Don’t listen to what the world is telling you to think or want, or be or aspire to. Listen to Jesus.  Have faith in what He tells you.

The day after this incredible experience (back down off the mountain) they discover what the voice meant.

A man brings his son to Jesus, the son is convulsing and sick and he begs Jesus for help.  The man had gone to the disciples but they weren’t able to help.  Jesus’ reply is one of frustration in the disciples lack of faith in him (and in themselves, since he gave them the power to cast out demons).

But the man brings his son who falls down at Jesus’ feet in convulsions. Jesus rebukes the demons and they leave the boy. And the crowd was astonished at God’s majesty.

God’s majesty.  Not ours.  This was not done of human endeavor, but God-power.

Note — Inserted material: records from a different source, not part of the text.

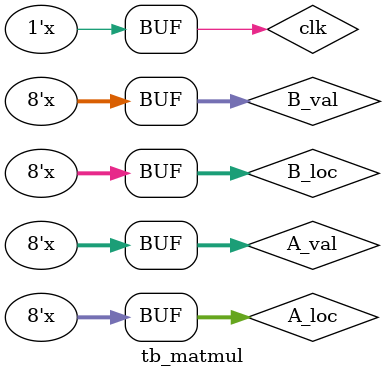
<source format=v>
module tb_matmul();
reg clk;
reg [7:0]A_val;
reg [7:0]B_val;
reg [7:0]A_loc;
reg [7:0]B_loc;

wire [7:0]res1;
wire [7:0]res2;
wire [7:0]res3;

matmul uut(.clk(clk),.A_val(A_val),.B_val(B_val),.A_loc(A_loc),.B_loc(B_loc),.res1(res1),.res2(res2),.res3(res3));
always begin
    #5 clk=~clk;
end
initial
begin
clk=1;
end

initial // Matrix A 
begin
A_loc<=0;A_val<=0;#10;
A_loc<=1;A_val<=1;#10;
A_loc<=2;A_val<=2;#10;
A_loc<=3;A_val<=3;#10;
A_loc<=4;A_val<=4;#10;
A_loc<=5;A_val<=5;#10;
A_loc<=6;A_val<=6;#10;
A_loc<=7;A_val<=7;#10;
A_loc<=8;A_val<=8;#10;
A_loc<=8'bx;
A_val<=8'bx;
end

initial // Matrix B 
begin
B_loc<=0;B_val<=0;#10;
B_loc<=1;B_val<=1;#10;
B_loc<=2;B_val<=2;#10;
B_loc<=3;B_val<=3;#10;
B_loc<=4;B_val<=4;#10;
B_loc<=5;B_val<=5;#10;
B_loc<=6;B_val<=6;#10;
B_loc<=7;B_val<=7;#10;
B_loc<=8;B_val<=8;#10;
B_loc<=8'bx;
B_val<=8'bx;
end
endmodule

</source>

And that God-power rested in Jesus.  As he continued his ministry – as he traveled and taught and healed and made whole – it was the people who listened to him who benefited. Whose lives were changed forever by coming to listen and be healed. Made whole.

This is my beloved Son.  Listen to him.

This is God’s command to us as well.  To listen to what his son, Jesus calls us to know about ourselves, and what we are called to do.

Jesus wants to tell us that we are unconditionally loved by God.

That God will never leave or forsake us.

That there is nothing we can do to make God love us any more or any less.

That we are precious and beloved, just as we are, just as we were made, and that God calls us to be exactly the person we were fashioned to be, not someone else’s idea of what we should be.

It is so easy to get caught up in comparing ourselves to others, I’m too short, tall, thin, heavy, poor, ugly, dumb, old, young, weird, …when we compare our insides to everyone else’s outsides, we don’t feel “good enough.”

But listen to Jesus: God loves you just as you are.

You are beautiful and valuable in God’s sight.  Even when you feel like our sin gets in the way, God says, “as far as the east is from the west, so far will your sin be from me.”

When we turn to God in humility, seeking mercy and grace for our mess ups and screw ups, God had promised us mercy and grace.  It is there for the seeking.  And in this state of grace we find our own transfiguration.

And in that transfiguration we are called to listen to what Jesus calls us to do: to be his hands and feet and heart and face in this world, a world that may have no idea who Jesus is or why knowing Him is of any value.

Whenever Jesus had contact with someone it changed their lives forever.  They were transfigured, too. They became more than they had been, they were free and whole and ready to live the lives God had called THEM to live.

We have that ability too.  To reach out and touch another life so that it may become what God intended it to be.

To show someone their deep worth and value to God and to the rest of the world. To show someone that they are needed and loved beyond all understanding. That they have a place in this world and in God’s heart that no one else could ever fill, not from the past or from the future.  It is their place alone, and God loves them right where they are, as they are.

We don’t need to be on a mountaintop to have a mountaintop experience.  We simply need to listen to Jesus and be willing to answer his call to serve, to heal, to love.  There is a whole world waiting to be healed, to be transfigured.

And the only way that will happen is with God’s love.  God’s love shared and shown with no expectation of return.  Simply love.  Love transfigured us.  It will change the world as well, if we put in the work.